279. Perfect Squares

Date: 2026-01-26 Difficulty: Medium Topics: BFS, Graph Modeling, Dynamic Programming Link: https://leetcode.com/problems/perfect-squares/

Final Solution

def numSquares(self, n: int) -> int:
    valid_squares = []
    i = 1
    while i * i <= n:
        valid_squares.append(i*i)
        i += 1
    queue = deque()
    queue.append(n)
    steps = 0
    visited = {n}
    while queue:
        size = len(queue)
        for i in range(size):
            curr = queue.popleft()
            for square in valid_squares:
                newNum = curr - square
                if newNum < 0:
                    break  # squares are ascending, rest will also be negative
                if newNum == 0:
                    return steps + 1
                if newNum not in visited:
                    visited.add(newNum)
                    queue.append(newNum)
        steps += 1
    return steps

Initial Issues

  1. Loop condition off-by-one - Used while i * i < n instead of while i * i <= n, missing perfect squares equal to n.

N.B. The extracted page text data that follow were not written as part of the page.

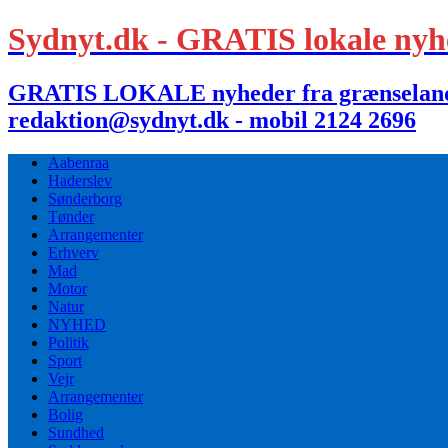
Sydnyt.dk - GRATIS lokale nyh
GRATIS LOKALE nyheder fra grænselandet,
redaktion@sydnyt.dk - mobil 2124 2696
Aabenraa
Haderslev
Sønderborg
Tønder
Arrangementer
Erhverv
Mad
Motor
Natur
NYHED
Politik
Sport
Vejr
Arrangementer
Bolig
Sundhed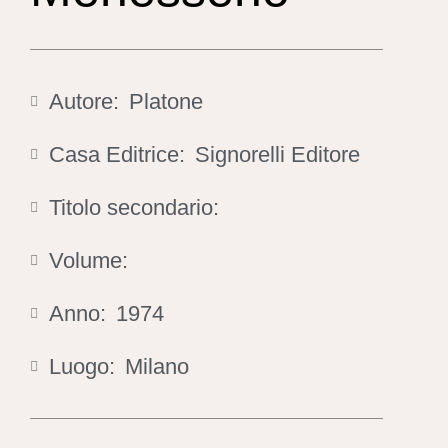
Autore:
Platone
Casa Editrice:
Signorelli Editore
Titolo secondario:
Volume:
Anno:
1974
Luogo:
Milano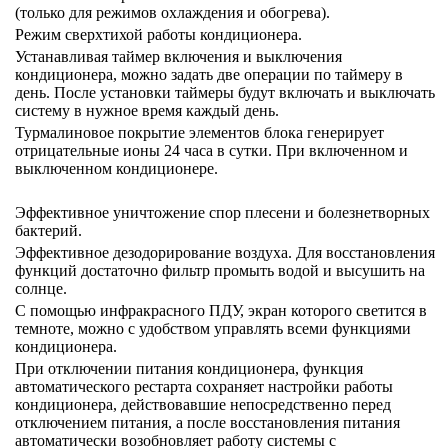
(только для режимов охлаждения и обогрева).
Режим сверхтихой работы кондиционера.
Устанавливая таймер включения и выключения
кондиционера, можно задать две операции по таймеру в
день. После установки таймеры будут включать и выключать
систему в нужное время каждый день.
Турмалиновое покрытие элементов блока генерирует
отрицательные ионы 24 часа в сутки. При включенном и
выключенном кондиционере.
Эффективное уничтожение спор плесени и болезнетворных
бактерий.
Эффективное дезодорирование воздуха. Для восстановления
функций достаточно фильтр промыть водой и высушить на
солнце.
С помощью инфракрасного ПДУ, экран которого светится в
темноте, можно с удобством управлять всеми функциями
кондиционера.
При отключении питания кондиционера, функция
автоматического рестарта сохраняет настройки работы
кондиционера, действовавшие непосредственно перед
отключением питания, а после восстановления питания
автоматически возобновляет работу системы с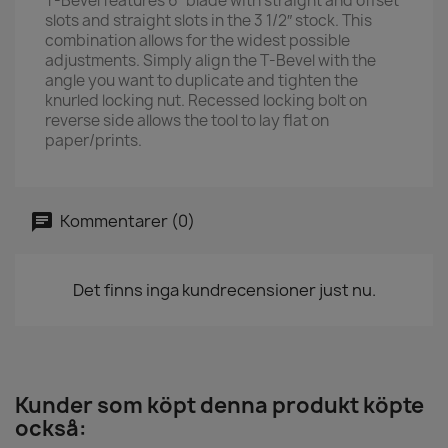
T-Bevel features 6″ blade with straight and offset
slots and straight slots in the 3 1/2″ stock. This
combination allows for the widest possible
adjustments. Simply align the T-Bevel with the
angle you want to duplicate and tighten the
knurled locking nut. Recessed locking bolt on
reverse side allows the tool to lay flat on
paper/prints.
Kommentarer (0)
Det finns inga kundrecensioner just nu.
Kunder som köpt denna produkt köpte
också: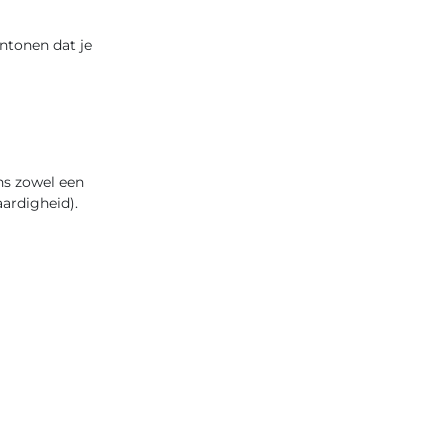
ntonen dat je
ns zowel een
aardigheid).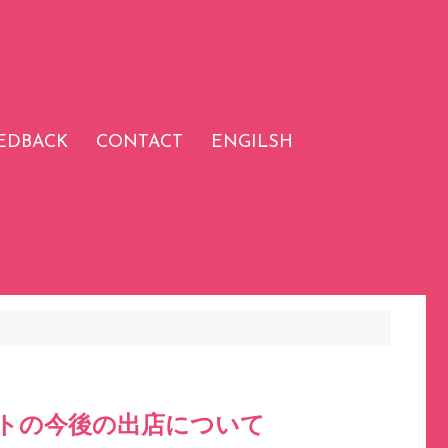
EDBACK
CONTACT
ENGILSH
トの今後の出店について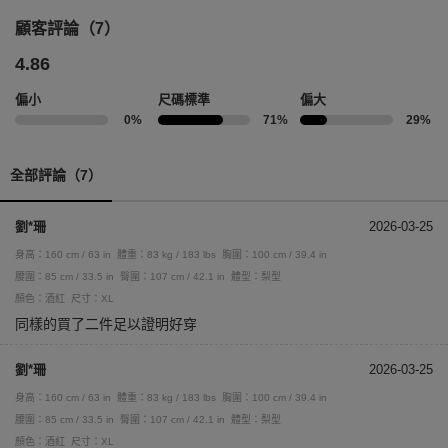
顧客評論（7）
4.86
偏小
尺碼標準
偏大
0%
71%
29%
全部評論（7）
劉*珊
2026-03-25
身高：160 cm / 63 in
體重：83 kg / 183 lbs
胸圍：100 cm / 39.4 in
腰圍：85 cm / 33.5 in
臀圍：107 cm / 42.1 in
體型：梨型
顏色：酒紅
尺寸：XL
同樣的買了二件足以證明好穿
劉*珊
2026-03-25
身高：160 cm / 63 in
體重：83 kg / 183 lbs
胸圍：100 cm / 39.4 in
腰圍：85 cm / 33.5 in
臀圍：107 cm / 42.1 in
體型：梨型
顏色：酒紅
尺寸：XL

  2. Wrong set initialization - Used set(n) which throws an error (expects iterable). Fixed to {n} or set([n]).

  3. Missing visited check - Added to visited but didn’t check before adding, causing duplicates in queue.

  4. Missing negative check - Didn’t handle cases where curr - square < 0.

Key Learnings

The Core Insight: Graph Modeling

The challenge was visualizing this as a graph problem:

  • Nodes = numbers (n, n-1, …, 0)
  • Edges = connect numbers that differ by a perfect square
  • Target = 0
  • Goal = shortest path from n to 0

Once framed this way, BFS writes itself.

Pattern Recognition

When a problem asks for:

  • “Minimum number of operations to transform X into Y”
  • “Fewest moves to reach a target”
  • “Least steps to achieve some state”

Think: shortest path in disguise. Identify nodes, edges, and target.

Nuances to Remember

  • continue vs break: continue skips to next iteration; break exits the loop entirely. Since valid_squares is ascending, once one square is too big, all remaining are too - use break.

  • Precompute valid squares once before BFS, not inside the loop.

  • DP alternative exists: dp[i] = min(dp[i - j*j] + 1) for all j*j <= i

  • Math fact: Lagrange’s theorem - every positive integer is sum of at most 4 squares. Answer is always 1-4.

Q&A Highlights

Q: How is this a graph problem? A: Reframe as “get from n down to 0, each perfect square is a step.” Target = 0 was the unlock.

Q: What’s the difference between continue and break? A: continue skips rest of current iteration, moves to next. break exits the loop entirely.